Ethereum's L2 hasn't been very successful. Data from L2Beat shows that prominent L2s like Arbitrum and Base handle around 90% of all Ethereum scaling traffic, while smaller or newer L2s struggle with low engagement.
According to data from L2Beat, which tracks about 136 projects, only about 27 projects are currently averaging at least 1.00 UOPS (user operations per second) per day.
This means that around 109 projects are currently recording less than 1 UOPS. Therefore, the total ecosystem scaling factor is high, almost 97x, and the throughput can be attributed to a small group of highly active chains. On the other hand, more than 80% of the 135+ tracked projects endure negligible daily traffic (less than 1 user interaction per second).

Source: L2Beat
Ethereum L2 reports overwhelming user activity
The Ethereum ecosystem was split into two, with L1 serving as the global vault and L2 becoming the retail floor. This impacted metrics such as user activity and transaction volume.
Recent reports show that L2 is lagging behind in total locked value and daily user activity. Ethereum currently has a TVL of approximately $68 billion, and the combined TVL of all L2s is approximately $50 billion.
Daily users are also divided into top L2s such as Arbitrum and Base. Therefore, while the top L2s are attracting most of the liquidity and users, newer and less popular ones remain inactive.
Base in particular has emerged as a consumer-friendly hub, often handling more everyday users than L1 itself. The biggest reason for this is that the mainnet is attracting users again due to a major change in the pricing structure.
This difference is thanks to the Dencun and subsequent Pectra/Fusaka upgrades, which fundamentally changed the pricing relationship and resulted in much lower prices on mainnet.
Of course, Ethereum L2 is not completely losing out, and the most dramatic difference is seen in transaction throughput, with L2 currently processing millions more transactions per day than Ethereum.
According to L2 beatthe ecosystem scaling factor also reaches a record high, with L2 handling more than 20,000 TPS days during bursts, while L1 remains stable at the structural limit.
What does Vitalik Buterin think about their recent breakup?
The current performance of L2 on Ethereum has also been noted by founder Vitalik Buterin.
As far as he is concerned, “the original vision of L2 and its role in Ethereum no longer makes sense and a new path is needed.”
“L1 does not need L2 to be a 'branded shard,' because L1 scales itself.

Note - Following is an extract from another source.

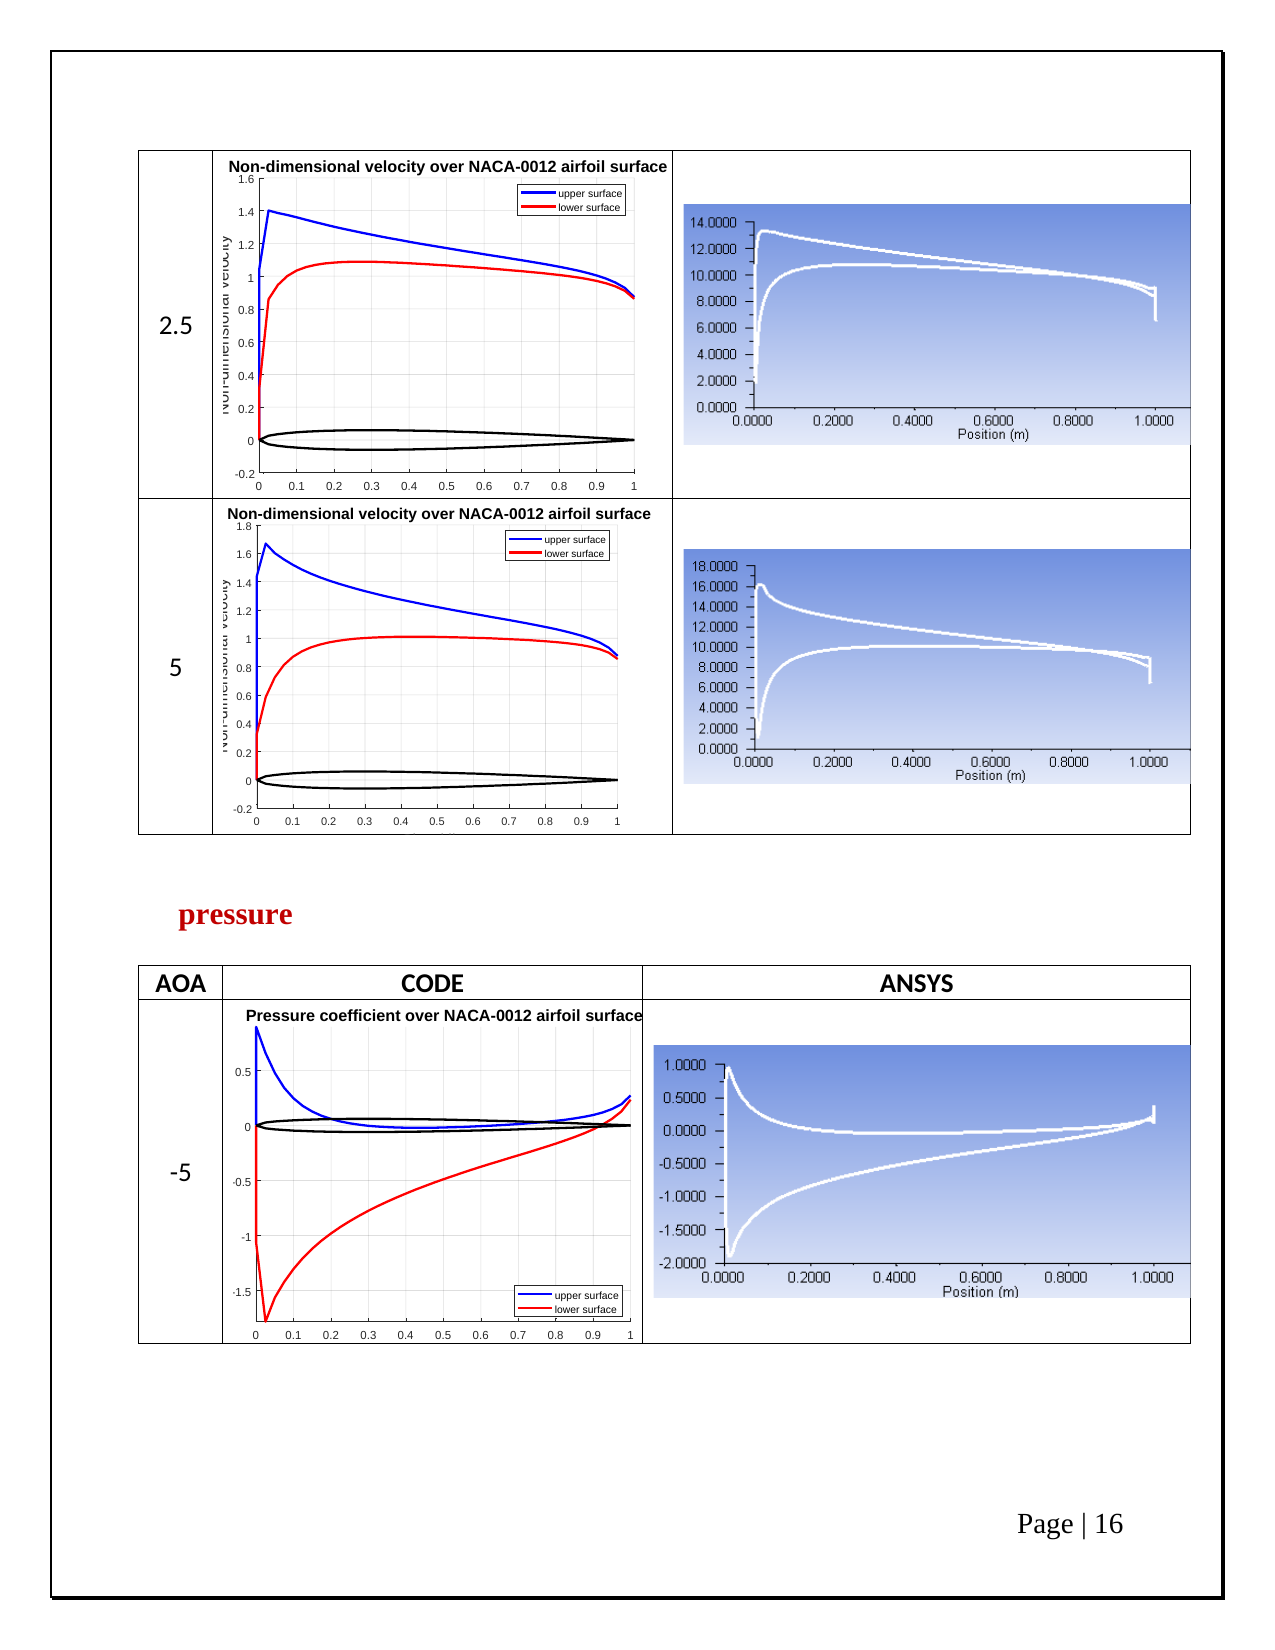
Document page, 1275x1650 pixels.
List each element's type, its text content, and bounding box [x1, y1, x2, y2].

And L2 cannot and will not meet the characteristics that a true 'branded shard' requires,” he wrote to X.
Vitalik acknowledged that Ethereum itself is currently expanding directly on L1, with significant increases in gas limits planned for this year and the coming years. He believes a natural step is to stop treating L2 as a “branded shard” of Ethereum, and instead treat it as a full spectrum.
In his post, he also outlined what could be next for L2 looking to stay visible and relevant, such as refocusing on adding value and maintaining higher standards than L1, or supporting maximum interoperability with Ethereum.
“It's really each L2's choice what it wants to build. Don't just 'extend L1,' think about adding something new,” Vitalik writes.
How did the bottom two major countries react to Vitalik's rhetoric?
Vitalik’s story that L2’s rollup-centric vision was no longer a fit has since spread among crypto circles, with key L2 leaders sharing their own opinions in response.
Steven Goldfeder, co-founder of Offchain Labs, the company behind Arbitrum, said: answered In a long thread, he agreed with some of Buterin's assessments, even as he disagreed with downplaying the scale-up.
According to him, even with a high gas limit, the Ethereum mainnet cannot realistically handle thousands of TPS at peak times without sacrificing decentralization or cost.
Karl Froesch, co-founder of Optimism, I support Although we view L2 as full spectrum, we emphasized the need for a modular design. Floersch agreed that L2 needs to move beyond being a cheap Ethereum clone and either maintain its position or innovate to become less prominent.
He also seems to treat this statement as a challenge to optimism. claim The network is already close to becoming a reality.
bassist jesse pollack echoed This sentiment acknowledges that scaling L1 is positive for the entire ecosystem, and that L2 needs to showcase more unique features to stand out. He claims that Base focuses on those differences to stay relevant, which is consistent with Buterin's suggestion.
Alex Glukhov of Zksync agreed Along with Buterin, he made the case clearly, arguing that L2s who want to be of value in the future must learn to “specialize.” Meanwhile, Starkware's Eli Ben-Sasson said: hinted ZK-native L2s like Starknet are already on the path to specialization that Buterin describes.